== What the task asks ==
Among the lines of data below, reproduce only those from the one with "Say NO to food" through the one with "Celebrating 45 Years", exactly as they stand, both ends included.

== Recorded information ==
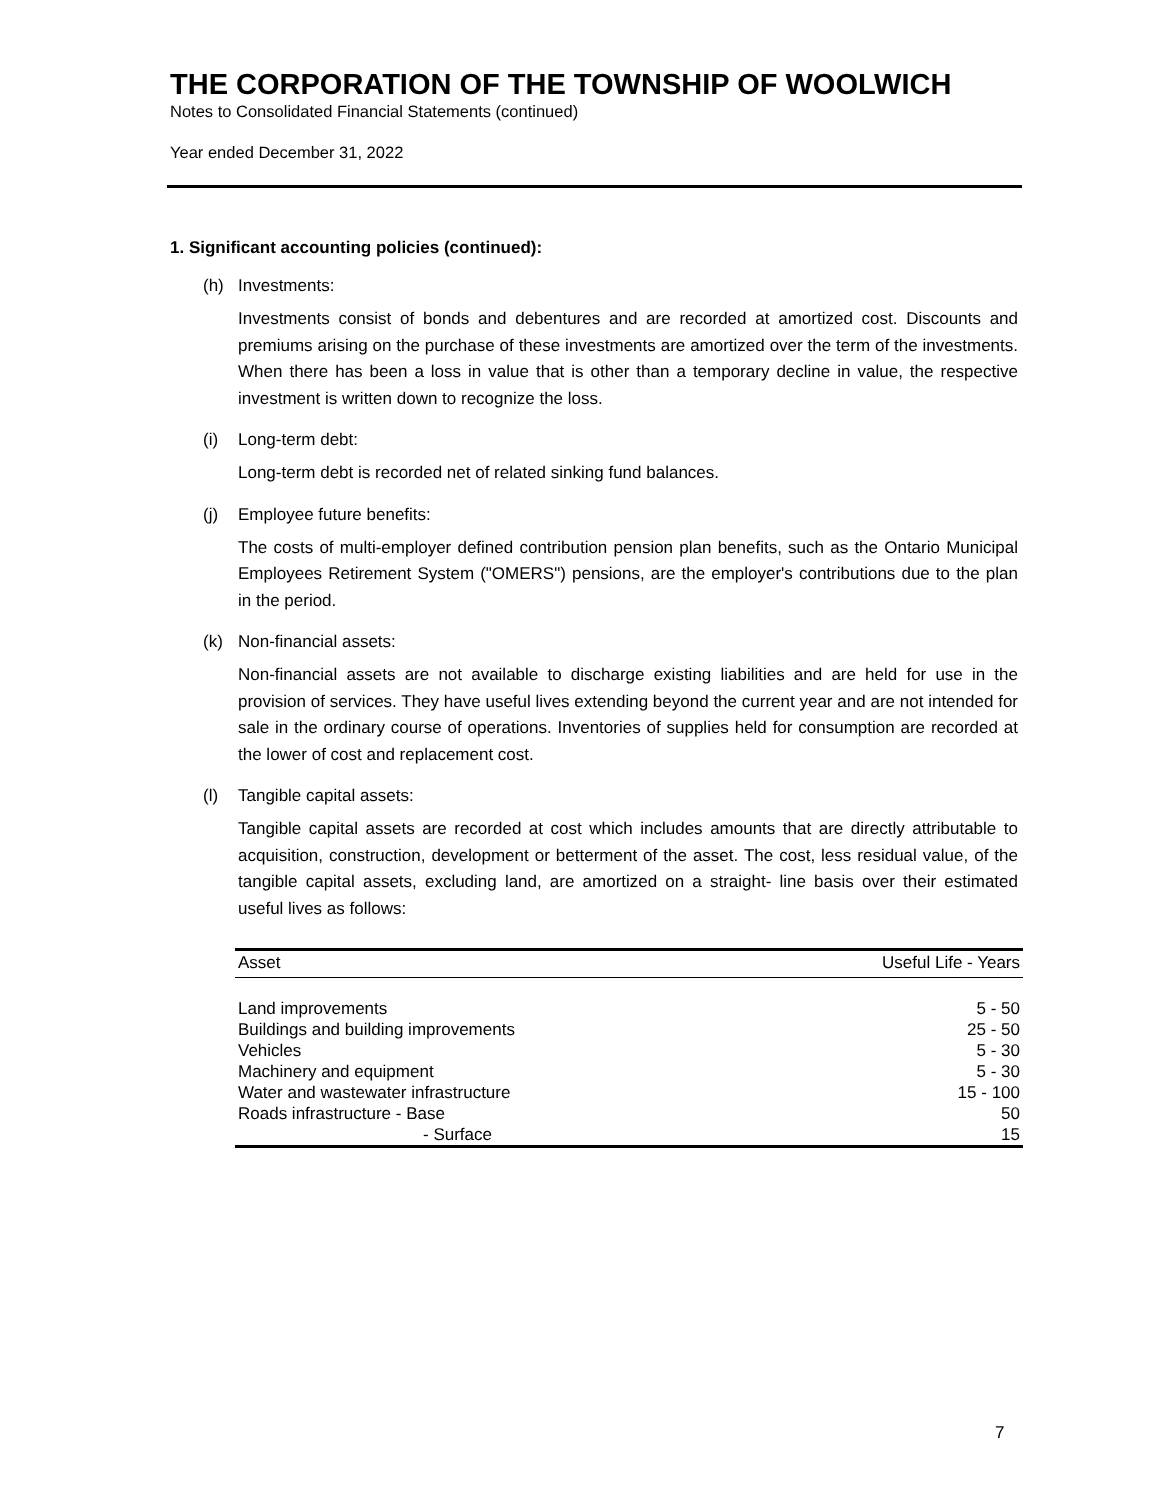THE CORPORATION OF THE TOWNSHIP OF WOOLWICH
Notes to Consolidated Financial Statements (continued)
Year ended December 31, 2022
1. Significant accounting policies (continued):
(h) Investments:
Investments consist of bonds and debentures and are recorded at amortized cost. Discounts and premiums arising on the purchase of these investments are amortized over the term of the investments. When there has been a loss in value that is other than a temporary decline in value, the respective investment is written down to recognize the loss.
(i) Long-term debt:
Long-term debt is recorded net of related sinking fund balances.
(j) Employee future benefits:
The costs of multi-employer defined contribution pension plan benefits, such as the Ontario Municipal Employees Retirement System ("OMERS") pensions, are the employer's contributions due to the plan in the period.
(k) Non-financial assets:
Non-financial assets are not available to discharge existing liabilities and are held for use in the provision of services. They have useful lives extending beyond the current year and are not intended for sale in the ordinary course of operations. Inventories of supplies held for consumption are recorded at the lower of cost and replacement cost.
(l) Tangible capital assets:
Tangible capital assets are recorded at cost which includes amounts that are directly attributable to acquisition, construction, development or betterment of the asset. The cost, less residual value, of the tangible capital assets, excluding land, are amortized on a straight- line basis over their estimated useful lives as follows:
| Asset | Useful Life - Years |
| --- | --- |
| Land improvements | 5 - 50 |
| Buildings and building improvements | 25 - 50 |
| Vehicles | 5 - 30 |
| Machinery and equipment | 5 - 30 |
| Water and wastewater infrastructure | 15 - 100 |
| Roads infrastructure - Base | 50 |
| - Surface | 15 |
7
* * *
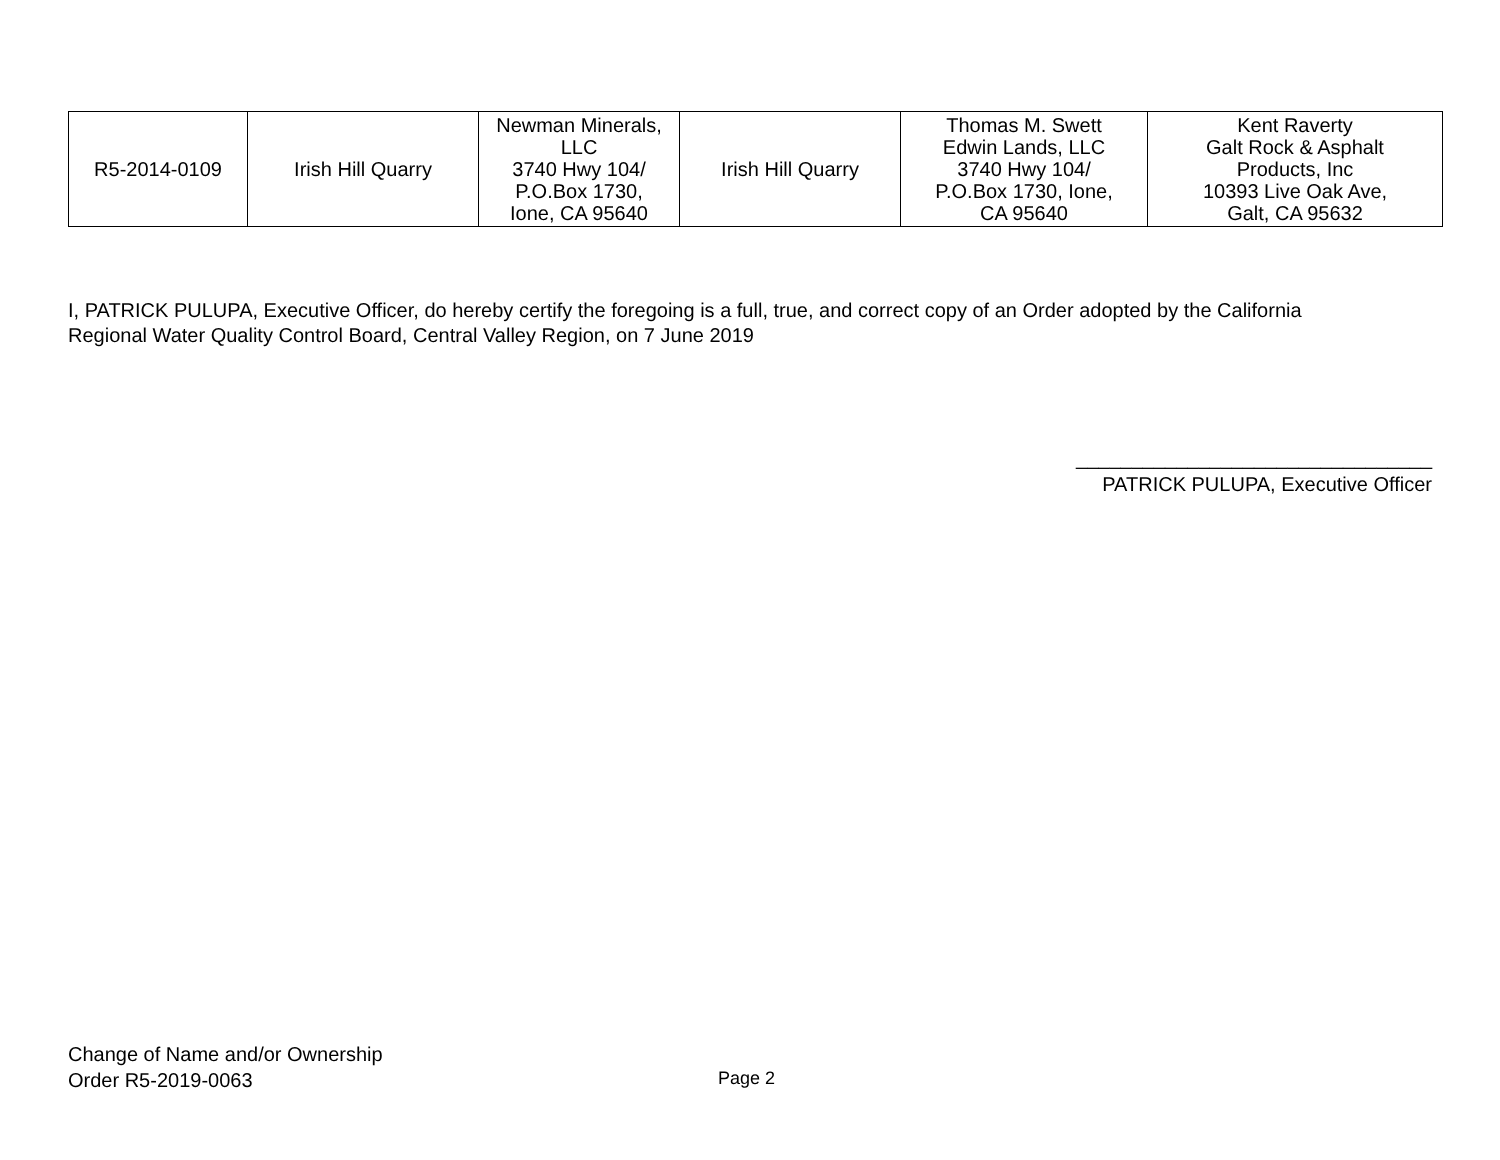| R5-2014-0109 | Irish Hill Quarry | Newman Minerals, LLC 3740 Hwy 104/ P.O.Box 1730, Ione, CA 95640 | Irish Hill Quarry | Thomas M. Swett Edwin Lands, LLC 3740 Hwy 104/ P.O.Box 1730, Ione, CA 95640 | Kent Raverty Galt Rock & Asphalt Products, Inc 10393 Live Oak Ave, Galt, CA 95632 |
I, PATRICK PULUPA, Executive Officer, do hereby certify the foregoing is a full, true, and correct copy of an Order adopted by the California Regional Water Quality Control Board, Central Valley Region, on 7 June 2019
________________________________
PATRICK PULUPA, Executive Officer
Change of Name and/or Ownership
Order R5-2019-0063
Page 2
---
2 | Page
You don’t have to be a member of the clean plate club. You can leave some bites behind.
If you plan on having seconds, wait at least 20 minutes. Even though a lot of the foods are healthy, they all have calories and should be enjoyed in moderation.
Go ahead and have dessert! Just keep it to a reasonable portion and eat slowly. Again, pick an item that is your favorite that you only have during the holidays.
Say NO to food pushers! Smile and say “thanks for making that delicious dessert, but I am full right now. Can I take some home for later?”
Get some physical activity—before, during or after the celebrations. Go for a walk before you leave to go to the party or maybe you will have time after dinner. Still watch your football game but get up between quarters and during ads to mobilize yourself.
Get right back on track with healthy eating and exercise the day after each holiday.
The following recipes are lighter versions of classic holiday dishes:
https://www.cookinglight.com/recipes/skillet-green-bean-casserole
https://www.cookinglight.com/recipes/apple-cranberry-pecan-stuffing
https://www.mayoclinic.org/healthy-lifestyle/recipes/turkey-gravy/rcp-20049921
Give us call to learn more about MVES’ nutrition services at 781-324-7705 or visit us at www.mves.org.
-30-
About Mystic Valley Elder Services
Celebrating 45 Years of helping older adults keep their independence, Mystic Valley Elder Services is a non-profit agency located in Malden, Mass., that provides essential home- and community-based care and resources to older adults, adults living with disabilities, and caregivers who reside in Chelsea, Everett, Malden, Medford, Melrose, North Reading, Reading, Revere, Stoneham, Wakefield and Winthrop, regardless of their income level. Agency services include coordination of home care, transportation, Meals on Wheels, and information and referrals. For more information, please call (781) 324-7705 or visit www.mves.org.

== Task response ==
Say NO to food pushers! Smile and say “thanks for making that delicious dessert, but I am full right now. Can I take some home for later?”
Get some physical activity—before, during or after the celebrations. Go for a walk before you leave to go to the party or maybe you will have time after dinner. Still watch your football game but get up between quarters and during ads to mobilize yourself.
Get right back on track with healthy eating and exercise the day after each holiday.
The following recipes are lighter versions of classic holiday dishes:
https://www.cookinglight.com/recipes/skillet-green-bean-casserole
https://www.cookinglight.com/recipes/apple-cranberry-pecan-stuffing
https://www.mayoclinic.org/healthy-lifestyle/recipes/turkey-gravy/rcp-20049921
Give us call to learn more about MVES’ nutrition services at 781-324-7705 or visit us at www.mves.org.
-30-
About Mystic Valley Elder Services
Celebrating 45 Years of helping older adults keep their independence, Mystic Valley Elder Services is a non-profit agency located in Malden, Mass., that provides essential home- and community-based care and resources to older adults, adults living with disabilities, and caregivers who reside in Chelsea, Everett, Malden, Medford, Melrose, North Reading, Reading, Revere, Stoneham, Wakefield and Winthrop, regardless of their income level. Agency services include coordination of home care, transportation, Meals on Wheels, and information and referrals. For more information, please call (781) 324-7705 or visit www.mves.org.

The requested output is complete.